• [GOAL OF THE EXERCISE]: Quote the whole mailing-list thread about the Rosebush hash table below, word for word.

• [SOURCE PASSAGE]:

= = = = = = =

RE: [PATCH 0/1] Rosebush, a new hash table

David Laight posted 1 patch 1 year, 11 months ago
Only 0 patches received!
There is a newer version of this series
RE: [PATCH 0/1] Rosebush, a new hash table
Posted by David Laight 1 year, 11 months ago
From: Herbert Xu
> Sent: 24 February 2024 00:21
> 
> On Thu, Feb 22, 2024 at 08:37:23PM +0000, Matthew Wilcox (Oracle) wrote:
> >
> > Where I expect rosebush to shine is on dependent cache misses.
> > I've assumed an average chain length of 10 for rhashtable in the above
> > memory calculations.  That means on average a lookup would take five cache
> > misses that can't be speculated.  Rosebush does a linear walk of 4-byte
> 
> Normally an rhashtable gets resized when it reaches 75% capacity
> so the average chain length should always be one.

The average length of non-empty hash chains is more interesting.
You don't usually search for items in empty chains.
The only way you'll get all the chains of length one is if you've
carefully picked the data so that it hashed that way.

I remember playing around with the elf symbol table for a browser
and all its shared libraries.
While the hash function is pretty trivial, it really didn't matter
whether you divided 2^n, 2^n-1 or 'the prime below 2^n' some hash
chains were always long.

	David

-
Registered Address Lakeside, Bramley Road, Mount Farm, Milton Keynes, MK1 1PT, UK
Registration No: 1397386 (Wales)
Re: [PATCH 0/1] Rosebush, a new hash table
Posted by Kent Overstreet 1 year, 11 months ago
On Sat, Feb 24, 2024 at 10:10:27PM +0000, David Laight wrote:
> From: Herbert Xu
> > Sent: 24 February 2024 00:21
> > 
> > On Thu, Feb 22, 2024 at 08:37:23PM +0000, Matthew Wilcox (Oracle) wrote:
> > >
> > > Where I expect rosebush to shine is on dependent cache misses.

= = = = = = =

• [DATASET SECTION]:
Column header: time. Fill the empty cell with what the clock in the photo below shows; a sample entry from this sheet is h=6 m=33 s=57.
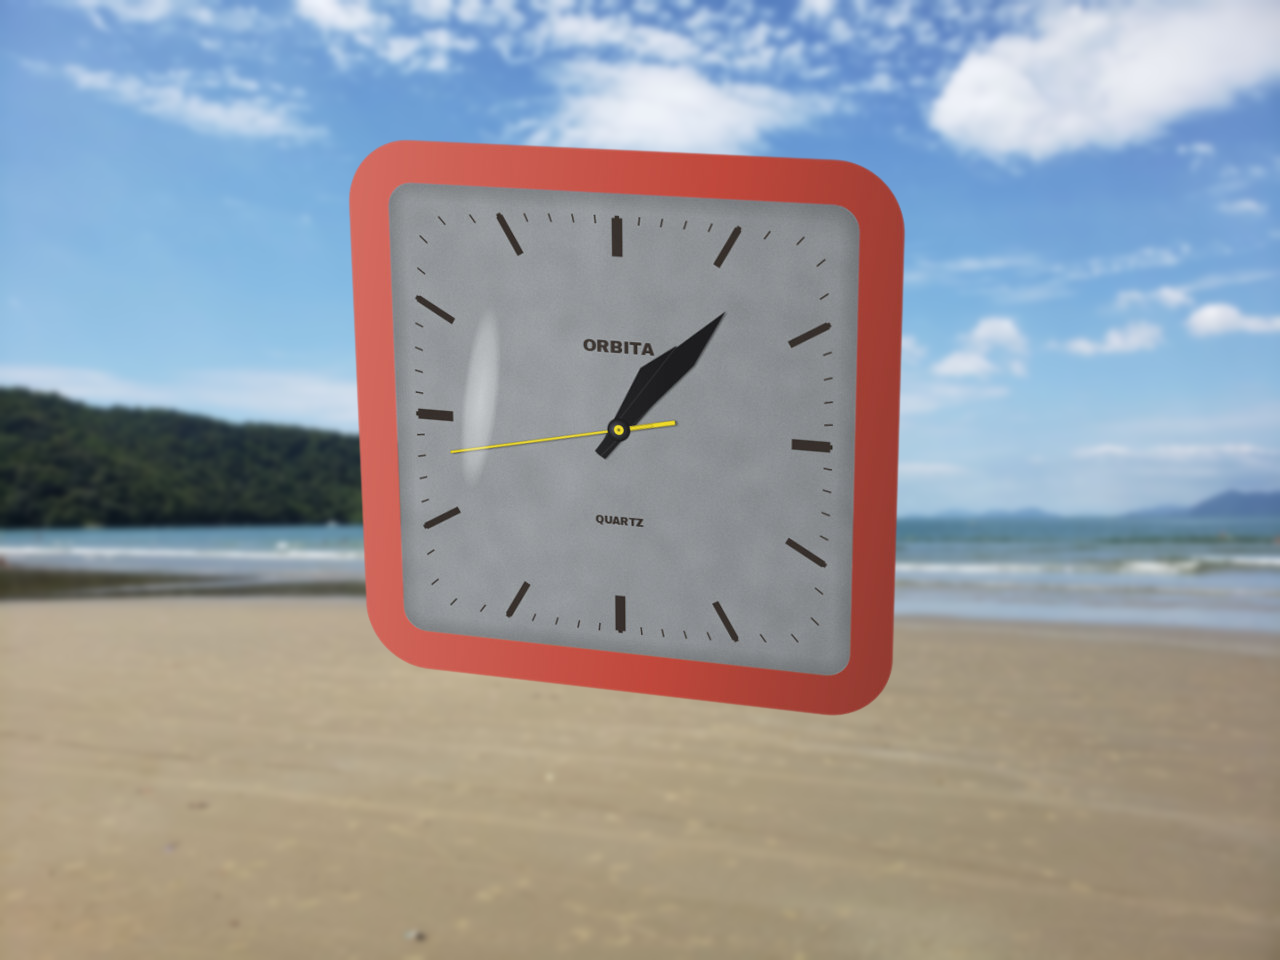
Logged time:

= = = = = = =

• [IN RESPONSE]:
RE: [PATCH 0/1] Rosebush, a new hash table

David Laight posted 1 patch 1 year, 11 months ago
Only 0 patches received!
There is a newer version of this series
RE: [PATCH 0/1] Rosebush, a new hash table
Posted by David Laight 1 year, 11 months ago
From: Herbert Xu
> Sent: 24 February 2024 00:21
> 
> On Thu, Feb 22, 2024 at 08:37:23PM +0000, Matthew Wilcox (Oracle) wrote:
> >
> > Where I expect rosebush to shine is on dependent cache misses.
> > I've assumed an average chain length of 10 for rhashtable in the above
> > memory calculations.  That means on average a lookup would take five cache
> > misses that can't be speculated.  Rosebush does a linear walk of 4-byte
> 
> Normally an rhashtable gets resized when it reaches 75% capacity
> so the average chain length should always be one.

The average length of non-empty hash chains is more interesting.
You don't usually search for items in empty chains.
The only way you'll get all the chains of length one is if you've
carefully picked the data so that it hashed that way.

I remember playing around with the elf symbol table for a browser
and all its shared libraries.
While the hash function is pretty trivial, it really didn't matter
whether you divided 2^n, 2^n-1 or 'the prime below 2^n' some hash
chains were always long.

	David

-
Registered Address Lakeside, Bramley Road, Mount Farm, Milton Keynes, MK1 1PT, UK
Registration No: 1397386 (Wales)
Re: [PATCH 0/1] Rosebush, a new hash table
Posted by Kent Overstreet 1 year, 11 months ago
On Sat, Feb 24, 2024 at 10:10:27PM +0000, David Laight wrote:
> From: Herbert Xu
> > Sent: 24 February 2024 00:21
> > 
> > On Thu, Feb 22, 2024 at 08:37:23PM +0000, Matthew Wilcox (Oracle) wrote:
> > >
> > > Where I expect rosebush to shine is on dependent cache misses.